* [WERKINSTRUCTIES]:
Herschrijf het artikel over de erkenning van producentenorganisaties van "de productiekosten optimaliseren" tot "a), b) en c)." en vervang daarbij "doeltreffendheid" door "efficiëntie".

:: TE LEZEN FRAGMENT ::

Einde inhoudsopgave
Verordening (EU) nr. 1308/2013 tot vaststelling van een gemeenschappelijke ordening van de markten voor landbouwproducten
Artikel 161 Erkenning van producentenorganisaties in de sector melk en zuivelproducten
Geldend
Geldend vanaf 30-12-2017
- Redactionele toelichting
Wordt toegepast vanaf 01-01-2018.
- Bronpublicatie:
13-12-2017, PbEU 2017, L 350 (uitgifte: 29-12-2017, regelingnummer: 2017/2393)
- Inwerkingtreding
30-12-2017
- Bronpublicatie inwerkingtreding:
13-12-2017, PbEU 2017, L 350 (uitgifte: 29-12-2017, regelingnummer: 2017/2393)
- Vakgebied(en)
Agrarisch recht (V)
Ondernemingsrecht / Economische ordening
Internationaal publiekrecht / Bijzondere onderwerpen
1.
De lidstaten erkennen op verzoek als producentenorganisatie in de sector melk en zuivelproducten alle rechtspersonen of duidelijk omschreven onderdelen van die rechtspersonen, op voorwaarde dat:
- a)
zij bestaan uit producenten in de sector melk en zuivelproducten en op hun initiatief zijn opgericht en zij een specifieke doelstelling nastreven, die kan bestaan uit een of meer van de volgende doelen:
- i)
verzekeren dat de productie wordt gepland en op de vraag wordt afgestemd, met name wat omvang en kwaliteit betreft;
- ii)
het aanbod en het op de markt brengen van de producten van hun leden concentreren;
- iii)
de productiekosten optimaliseren en de producentenprijzen stabiliseren;
- b)
zij een minimumaantal leden hebben en/of beschikken over een door de betrokken lidstaat vastgesteld minimumvolume verkoopbare productie in het gebied waar zij actief zijn;
- c)
er voldoende bewijs voorhanden is dat zij in staat zijn hun activiteiten naar behoren te verrichten, vanuit het oogpunt van duur, doeltreffendheid en concentratie van het aanbod;
- d)
zij over statuten beschikken die in overeenstemming zijn met de onder a), b) en c).
2.
De lidstaten kunnen besluiten dat producentenorganisaties die krachtens nationaal recht vóór 2 april 2012 zijn erkend en die de in lid 1 bepaalde voorwaarden vervullen, als erkende producentenorganisatie dienen te worden beschouwd.

:::
:: RECORDVERZAMELING ::

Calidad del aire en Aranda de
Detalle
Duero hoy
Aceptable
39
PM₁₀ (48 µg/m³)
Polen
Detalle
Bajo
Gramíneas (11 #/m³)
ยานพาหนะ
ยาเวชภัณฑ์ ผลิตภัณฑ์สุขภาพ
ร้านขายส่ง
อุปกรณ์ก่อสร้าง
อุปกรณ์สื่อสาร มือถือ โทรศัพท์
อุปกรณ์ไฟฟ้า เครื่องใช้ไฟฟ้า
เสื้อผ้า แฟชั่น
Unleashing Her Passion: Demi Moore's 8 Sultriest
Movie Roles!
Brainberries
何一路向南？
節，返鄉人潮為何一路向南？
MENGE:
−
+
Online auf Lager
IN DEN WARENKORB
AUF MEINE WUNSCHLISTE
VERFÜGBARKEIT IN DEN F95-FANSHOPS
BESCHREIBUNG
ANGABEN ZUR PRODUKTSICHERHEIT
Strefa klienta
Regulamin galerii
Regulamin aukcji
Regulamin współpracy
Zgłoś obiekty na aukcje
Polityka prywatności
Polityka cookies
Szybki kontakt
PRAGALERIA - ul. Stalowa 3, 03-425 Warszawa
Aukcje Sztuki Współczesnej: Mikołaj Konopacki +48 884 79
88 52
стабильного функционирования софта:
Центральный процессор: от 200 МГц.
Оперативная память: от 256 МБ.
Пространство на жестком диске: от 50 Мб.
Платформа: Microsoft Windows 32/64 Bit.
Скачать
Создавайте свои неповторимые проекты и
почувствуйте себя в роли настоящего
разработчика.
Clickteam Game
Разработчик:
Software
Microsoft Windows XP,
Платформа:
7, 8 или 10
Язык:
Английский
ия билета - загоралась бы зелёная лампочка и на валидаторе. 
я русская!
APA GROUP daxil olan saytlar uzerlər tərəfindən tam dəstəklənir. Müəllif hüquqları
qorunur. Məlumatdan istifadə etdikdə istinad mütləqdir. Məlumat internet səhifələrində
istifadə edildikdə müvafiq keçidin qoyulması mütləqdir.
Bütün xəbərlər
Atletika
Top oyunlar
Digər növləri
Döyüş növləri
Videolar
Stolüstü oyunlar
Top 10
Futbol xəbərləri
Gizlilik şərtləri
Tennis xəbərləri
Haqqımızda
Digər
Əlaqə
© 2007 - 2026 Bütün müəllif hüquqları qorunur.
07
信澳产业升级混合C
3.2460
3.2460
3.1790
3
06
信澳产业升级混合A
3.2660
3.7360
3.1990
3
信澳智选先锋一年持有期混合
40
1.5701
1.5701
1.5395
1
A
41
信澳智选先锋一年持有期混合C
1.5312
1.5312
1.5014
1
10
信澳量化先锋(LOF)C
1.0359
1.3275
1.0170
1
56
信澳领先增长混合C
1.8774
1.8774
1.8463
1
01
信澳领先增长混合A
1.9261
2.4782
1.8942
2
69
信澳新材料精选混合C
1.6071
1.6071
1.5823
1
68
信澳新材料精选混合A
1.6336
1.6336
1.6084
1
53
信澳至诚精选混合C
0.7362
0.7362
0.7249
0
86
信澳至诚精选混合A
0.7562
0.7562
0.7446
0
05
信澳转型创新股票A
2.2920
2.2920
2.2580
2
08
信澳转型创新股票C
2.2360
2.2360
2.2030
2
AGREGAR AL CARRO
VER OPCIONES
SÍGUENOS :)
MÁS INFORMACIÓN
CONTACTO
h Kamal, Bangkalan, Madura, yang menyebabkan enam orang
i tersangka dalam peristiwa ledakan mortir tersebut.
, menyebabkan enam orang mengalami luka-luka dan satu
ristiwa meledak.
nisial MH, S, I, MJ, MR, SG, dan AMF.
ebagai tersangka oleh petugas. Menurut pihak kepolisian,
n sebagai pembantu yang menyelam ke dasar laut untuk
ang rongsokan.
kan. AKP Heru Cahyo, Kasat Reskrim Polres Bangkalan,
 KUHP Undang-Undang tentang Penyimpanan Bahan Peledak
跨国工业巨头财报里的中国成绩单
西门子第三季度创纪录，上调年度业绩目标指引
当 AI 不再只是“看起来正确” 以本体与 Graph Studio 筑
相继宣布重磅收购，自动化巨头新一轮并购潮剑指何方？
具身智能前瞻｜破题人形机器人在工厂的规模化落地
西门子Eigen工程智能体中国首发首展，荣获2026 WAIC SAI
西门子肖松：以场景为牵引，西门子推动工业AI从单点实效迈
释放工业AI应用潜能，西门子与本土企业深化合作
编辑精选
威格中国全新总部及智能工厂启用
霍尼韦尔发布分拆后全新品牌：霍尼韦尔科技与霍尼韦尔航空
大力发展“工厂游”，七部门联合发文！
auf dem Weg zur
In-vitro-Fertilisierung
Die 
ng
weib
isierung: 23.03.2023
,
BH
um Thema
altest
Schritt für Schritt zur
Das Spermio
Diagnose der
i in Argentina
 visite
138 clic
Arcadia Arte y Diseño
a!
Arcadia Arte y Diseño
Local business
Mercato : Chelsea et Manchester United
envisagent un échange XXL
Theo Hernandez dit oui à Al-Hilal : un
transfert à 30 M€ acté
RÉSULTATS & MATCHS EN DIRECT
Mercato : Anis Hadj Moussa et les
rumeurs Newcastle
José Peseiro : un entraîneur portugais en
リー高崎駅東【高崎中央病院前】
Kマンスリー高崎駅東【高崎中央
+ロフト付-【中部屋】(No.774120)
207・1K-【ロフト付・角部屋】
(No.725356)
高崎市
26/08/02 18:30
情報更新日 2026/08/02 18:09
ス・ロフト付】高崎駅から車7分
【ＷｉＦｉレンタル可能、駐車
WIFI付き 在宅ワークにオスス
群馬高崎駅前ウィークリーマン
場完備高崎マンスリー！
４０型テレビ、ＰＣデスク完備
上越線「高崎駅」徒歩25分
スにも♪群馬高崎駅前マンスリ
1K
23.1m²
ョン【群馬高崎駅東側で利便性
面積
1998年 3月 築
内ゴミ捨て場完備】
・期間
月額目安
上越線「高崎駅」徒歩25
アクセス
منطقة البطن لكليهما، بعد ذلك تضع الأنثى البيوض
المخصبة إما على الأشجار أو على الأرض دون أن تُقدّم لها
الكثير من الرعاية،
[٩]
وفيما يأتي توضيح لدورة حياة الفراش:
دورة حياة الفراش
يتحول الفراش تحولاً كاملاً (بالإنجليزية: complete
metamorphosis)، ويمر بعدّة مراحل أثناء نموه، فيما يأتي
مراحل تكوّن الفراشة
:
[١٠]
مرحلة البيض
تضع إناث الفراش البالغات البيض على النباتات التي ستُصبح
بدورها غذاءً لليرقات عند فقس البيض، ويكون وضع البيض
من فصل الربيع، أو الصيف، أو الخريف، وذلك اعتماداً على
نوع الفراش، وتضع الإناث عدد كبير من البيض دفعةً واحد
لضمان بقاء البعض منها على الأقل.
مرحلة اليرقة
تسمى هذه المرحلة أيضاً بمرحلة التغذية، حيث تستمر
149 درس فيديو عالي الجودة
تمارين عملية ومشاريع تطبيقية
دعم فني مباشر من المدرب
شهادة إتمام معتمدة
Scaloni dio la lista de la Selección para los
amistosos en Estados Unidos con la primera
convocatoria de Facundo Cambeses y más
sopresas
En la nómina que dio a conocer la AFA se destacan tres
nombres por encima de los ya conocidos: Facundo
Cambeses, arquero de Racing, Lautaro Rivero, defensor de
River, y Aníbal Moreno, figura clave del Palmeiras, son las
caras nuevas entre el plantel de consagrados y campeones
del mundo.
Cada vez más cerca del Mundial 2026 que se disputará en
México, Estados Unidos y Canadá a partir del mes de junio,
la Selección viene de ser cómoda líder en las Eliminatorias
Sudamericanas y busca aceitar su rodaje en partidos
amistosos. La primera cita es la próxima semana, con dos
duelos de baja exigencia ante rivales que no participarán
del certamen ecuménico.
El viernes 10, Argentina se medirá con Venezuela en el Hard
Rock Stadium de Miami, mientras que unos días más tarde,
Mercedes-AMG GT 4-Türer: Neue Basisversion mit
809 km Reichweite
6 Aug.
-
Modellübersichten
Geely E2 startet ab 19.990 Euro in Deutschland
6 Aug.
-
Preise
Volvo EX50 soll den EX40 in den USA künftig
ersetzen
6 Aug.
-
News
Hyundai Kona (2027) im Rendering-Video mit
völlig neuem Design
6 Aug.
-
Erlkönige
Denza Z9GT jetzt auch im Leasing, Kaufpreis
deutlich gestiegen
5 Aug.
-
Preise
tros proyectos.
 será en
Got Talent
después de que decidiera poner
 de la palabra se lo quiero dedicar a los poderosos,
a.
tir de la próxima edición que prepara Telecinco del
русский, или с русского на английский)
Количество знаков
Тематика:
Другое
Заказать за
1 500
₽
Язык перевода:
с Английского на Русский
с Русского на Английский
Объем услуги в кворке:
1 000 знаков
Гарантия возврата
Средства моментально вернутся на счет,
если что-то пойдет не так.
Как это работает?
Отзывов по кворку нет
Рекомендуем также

:::

* [RESULTAAT OPDRACHT]:
de productiekosten optimaliseren en de producentenprijzen stabiliseren;
- b)
zij een minimumaantal leden hebben en/of beschikken over een door de betrokken lidstaat vastgesteld minimumvolume verkoopbare productie in het gebied waar zij actief zijn;
- c)
er voldoende bewijs voorhanden is dat zij in staat zijn hun activiteiten naar behoren te verrichten, vanuit het oogpunt van duur, efficiëntie en concentratie van het aanbod;
- d)
zij over statuten beschikken die in overeenstemming zijn met de onder a), b) en c).